TASK BRIEF →
Going through the entries below, find how many lines hold "Rendered", then give that number alone.

Items listed in a dataset →
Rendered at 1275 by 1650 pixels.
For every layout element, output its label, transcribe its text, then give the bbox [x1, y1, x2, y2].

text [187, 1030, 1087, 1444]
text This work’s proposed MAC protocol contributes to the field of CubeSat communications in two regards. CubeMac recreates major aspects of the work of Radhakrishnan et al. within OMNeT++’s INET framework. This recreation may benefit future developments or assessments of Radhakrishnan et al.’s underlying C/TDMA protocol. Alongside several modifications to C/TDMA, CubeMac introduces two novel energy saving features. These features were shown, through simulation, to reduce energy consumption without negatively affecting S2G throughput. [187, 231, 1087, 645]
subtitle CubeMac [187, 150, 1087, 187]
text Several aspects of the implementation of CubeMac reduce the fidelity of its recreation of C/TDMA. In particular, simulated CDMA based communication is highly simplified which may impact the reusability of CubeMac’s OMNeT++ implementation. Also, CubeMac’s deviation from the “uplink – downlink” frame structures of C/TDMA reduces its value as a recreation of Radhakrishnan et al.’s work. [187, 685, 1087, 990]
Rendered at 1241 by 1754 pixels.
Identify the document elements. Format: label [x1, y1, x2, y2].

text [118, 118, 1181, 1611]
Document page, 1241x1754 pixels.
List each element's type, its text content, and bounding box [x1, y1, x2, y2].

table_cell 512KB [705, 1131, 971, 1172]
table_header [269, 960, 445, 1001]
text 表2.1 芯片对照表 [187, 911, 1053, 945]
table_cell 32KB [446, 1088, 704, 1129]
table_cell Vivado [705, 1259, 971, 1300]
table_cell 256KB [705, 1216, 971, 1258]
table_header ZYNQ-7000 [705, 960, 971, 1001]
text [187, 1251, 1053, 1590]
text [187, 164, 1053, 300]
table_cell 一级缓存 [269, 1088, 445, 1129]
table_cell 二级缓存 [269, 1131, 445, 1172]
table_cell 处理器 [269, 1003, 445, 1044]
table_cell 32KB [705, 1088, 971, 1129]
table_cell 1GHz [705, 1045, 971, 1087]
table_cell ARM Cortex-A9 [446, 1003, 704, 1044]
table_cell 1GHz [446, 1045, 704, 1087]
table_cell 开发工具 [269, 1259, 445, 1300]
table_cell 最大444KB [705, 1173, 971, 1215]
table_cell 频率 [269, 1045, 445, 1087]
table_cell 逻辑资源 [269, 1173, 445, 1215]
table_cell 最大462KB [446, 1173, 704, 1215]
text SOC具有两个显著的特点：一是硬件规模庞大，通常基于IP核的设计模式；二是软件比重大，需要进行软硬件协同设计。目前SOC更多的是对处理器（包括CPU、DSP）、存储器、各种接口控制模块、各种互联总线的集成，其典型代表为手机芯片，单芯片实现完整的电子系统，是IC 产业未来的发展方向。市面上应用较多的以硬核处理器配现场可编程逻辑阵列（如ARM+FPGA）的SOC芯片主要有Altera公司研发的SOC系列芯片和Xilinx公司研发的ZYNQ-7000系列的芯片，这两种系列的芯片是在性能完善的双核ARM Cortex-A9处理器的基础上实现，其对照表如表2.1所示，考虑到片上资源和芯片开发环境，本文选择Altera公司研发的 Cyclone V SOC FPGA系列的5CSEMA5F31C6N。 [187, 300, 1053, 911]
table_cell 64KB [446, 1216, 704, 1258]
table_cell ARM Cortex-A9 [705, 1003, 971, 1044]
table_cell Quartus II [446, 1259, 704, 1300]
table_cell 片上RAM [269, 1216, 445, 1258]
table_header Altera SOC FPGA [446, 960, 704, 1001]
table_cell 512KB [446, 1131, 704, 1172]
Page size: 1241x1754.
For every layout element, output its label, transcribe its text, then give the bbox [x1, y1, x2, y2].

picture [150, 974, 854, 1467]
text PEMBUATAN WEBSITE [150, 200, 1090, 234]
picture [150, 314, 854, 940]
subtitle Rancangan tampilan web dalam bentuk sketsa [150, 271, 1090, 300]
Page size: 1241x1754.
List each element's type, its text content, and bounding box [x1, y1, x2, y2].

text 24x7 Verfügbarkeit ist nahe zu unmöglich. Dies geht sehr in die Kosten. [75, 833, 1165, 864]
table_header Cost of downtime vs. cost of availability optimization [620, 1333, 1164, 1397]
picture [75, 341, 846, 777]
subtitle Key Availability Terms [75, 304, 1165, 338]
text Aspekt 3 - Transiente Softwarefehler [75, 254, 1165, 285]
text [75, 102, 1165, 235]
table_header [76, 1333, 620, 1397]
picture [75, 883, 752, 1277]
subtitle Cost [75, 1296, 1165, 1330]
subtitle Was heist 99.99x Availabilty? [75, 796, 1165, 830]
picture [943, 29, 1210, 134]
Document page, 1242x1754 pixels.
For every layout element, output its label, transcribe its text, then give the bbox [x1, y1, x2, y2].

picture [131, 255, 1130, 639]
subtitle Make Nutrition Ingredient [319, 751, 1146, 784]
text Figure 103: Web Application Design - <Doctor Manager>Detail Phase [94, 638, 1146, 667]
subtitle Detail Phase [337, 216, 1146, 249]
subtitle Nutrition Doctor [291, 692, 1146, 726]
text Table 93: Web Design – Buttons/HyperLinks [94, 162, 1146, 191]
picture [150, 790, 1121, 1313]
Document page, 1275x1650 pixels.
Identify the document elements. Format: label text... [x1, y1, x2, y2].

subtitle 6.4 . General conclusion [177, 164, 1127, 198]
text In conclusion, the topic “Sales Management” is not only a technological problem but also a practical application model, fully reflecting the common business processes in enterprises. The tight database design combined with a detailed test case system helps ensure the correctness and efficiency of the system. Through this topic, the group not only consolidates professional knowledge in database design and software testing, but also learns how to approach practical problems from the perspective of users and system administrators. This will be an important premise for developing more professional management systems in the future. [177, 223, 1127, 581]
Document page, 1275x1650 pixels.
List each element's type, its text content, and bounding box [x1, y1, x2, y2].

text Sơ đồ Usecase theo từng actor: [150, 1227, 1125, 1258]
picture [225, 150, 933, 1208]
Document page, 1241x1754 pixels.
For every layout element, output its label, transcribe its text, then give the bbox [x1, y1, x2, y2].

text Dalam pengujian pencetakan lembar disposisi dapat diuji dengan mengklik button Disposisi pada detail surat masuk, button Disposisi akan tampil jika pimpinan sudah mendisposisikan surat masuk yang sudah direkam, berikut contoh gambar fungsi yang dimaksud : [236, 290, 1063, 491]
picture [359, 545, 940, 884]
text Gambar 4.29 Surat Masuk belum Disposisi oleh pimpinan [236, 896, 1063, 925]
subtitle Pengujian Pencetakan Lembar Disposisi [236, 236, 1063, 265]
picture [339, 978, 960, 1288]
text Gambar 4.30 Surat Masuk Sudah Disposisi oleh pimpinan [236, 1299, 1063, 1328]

ANSWER SPACE →
2